Por derradeiro, apesar de vozes dissonantes na doutrina, a tendência jurisprudencial, especialmente em decorrência do princípio da dignidade da pessoa humana - artigo 3º, inciso III, da Constituição de 1988 -, é a de considerar desnecessária a prova do dano moral diante da presunção lógica de ligação afetiva intensa entre a vítima direta e o parente próximo. Como é cediço, o dano moral, enquanto mecanismo de reparação de lesão a direitos da personalidade, não se substitui pela equivalência monetária da dor ou do sofrimento causado – o que nem mesmo faria sentido -, mas aparece como um meio de atenuar o prejuízo imaterial constatado no caso concreto, aferido por parâmetros de razoabilidade e proporcionalidade.
A jurisprudência do Superior Tribunal de Justiça vem-se firmando, todavia, no sentido de estabelecer um limite para a indenização por danos morais nos casos de morte de pessoa da família, em cerca de 500 salários mínimos (RESP 278885 / SP; RESP 139779 / RS; RECURSO ESPECIAL 1997/0047933-1; RECURSO ESPECIAL 1993/0034264-9). Mas, sem embargo das referidas decisões, a doutrina vem se posicionando no sentido de exigir cautela às circunstâncias individuais que reclama o caso concreto. In casu, o professor Gustavo Tepedino aduz em Código Civil Interpretado Conforme a Constituição da República que o “parâmetro, todavia, deve ser flexibilizado de acordo com as circunstâncias concretas do caso e as condições pessoais daquele que pleiteia a indenização – não a sua capacidade econômica, mas a natureza da sua relação com o de cujus”.
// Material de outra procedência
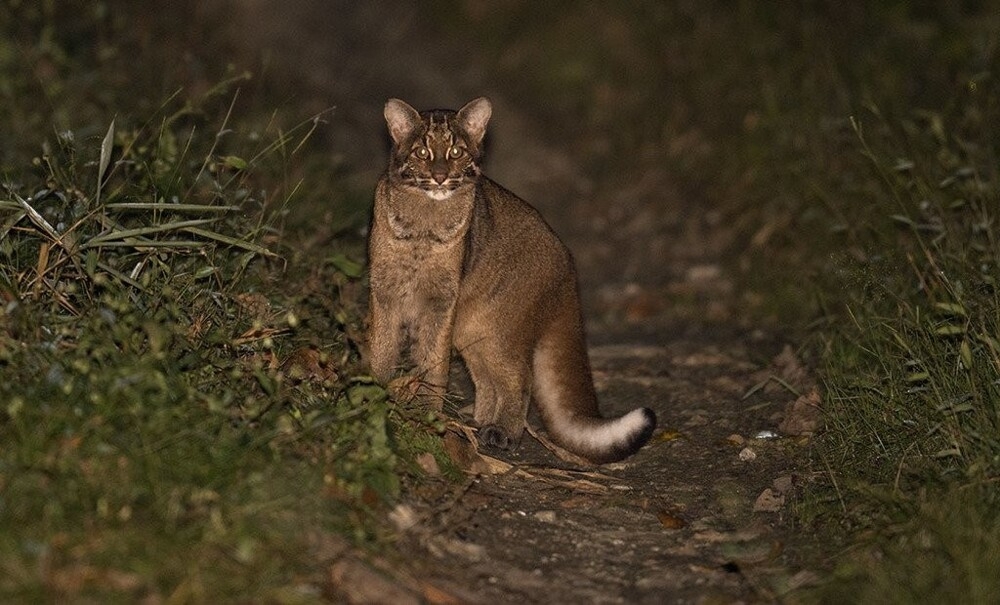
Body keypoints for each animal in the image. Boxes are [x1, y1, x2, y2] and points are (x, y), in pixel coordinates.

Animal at [368, 98, 656, 462]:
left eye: (456, 151)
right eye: (422, 152)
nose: (440, 176)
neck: (423, 230)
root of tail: (567, 260)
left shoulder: (441, 302)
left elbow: (433, 361)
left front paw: (427, 414)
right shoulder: (384, 291)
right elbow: (381, 347)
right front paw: (374, 393)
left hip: (500, 329)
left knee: (519, 378)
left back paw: (504, 431)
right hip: (473, 329)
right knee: (489, 379)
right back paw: (479, 421)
Finalmente, no tocante à limitação do número de legitimados ativos para a demanda, o eminente Desembargador André Gustavo C. de Andrade da 7ª Câmara Cível do TJ-RJ in "Estudo Sobre a Evolução do Dano Moral", publicado na Revista da Escola de Magistratura do Rio de Janeiro 24/141, acrescentou que “a cada legitimado à indenização por dano moral deverá tocar uma verba independente, correspondente à dor e à perda de cada um para a obtenção de reparação pelo dano moral sofrido. Não há, em tal situação, um único direito à postulação da reparação pelo dano moral, mas tantos direitos quantos forem aqueles que tiveram a sua esfera moral ou ideal atingida reflexamente pela morte do ser querido”.
Diante do que aqui se expôs, pode-se afirmar a necessidade da proteção de um invólucro fundamental da dignidade humana, vigiada pelos contornos do caso concreto, conquanto se exteriorize a lesão reflexa entre a vítima direta e a indireta.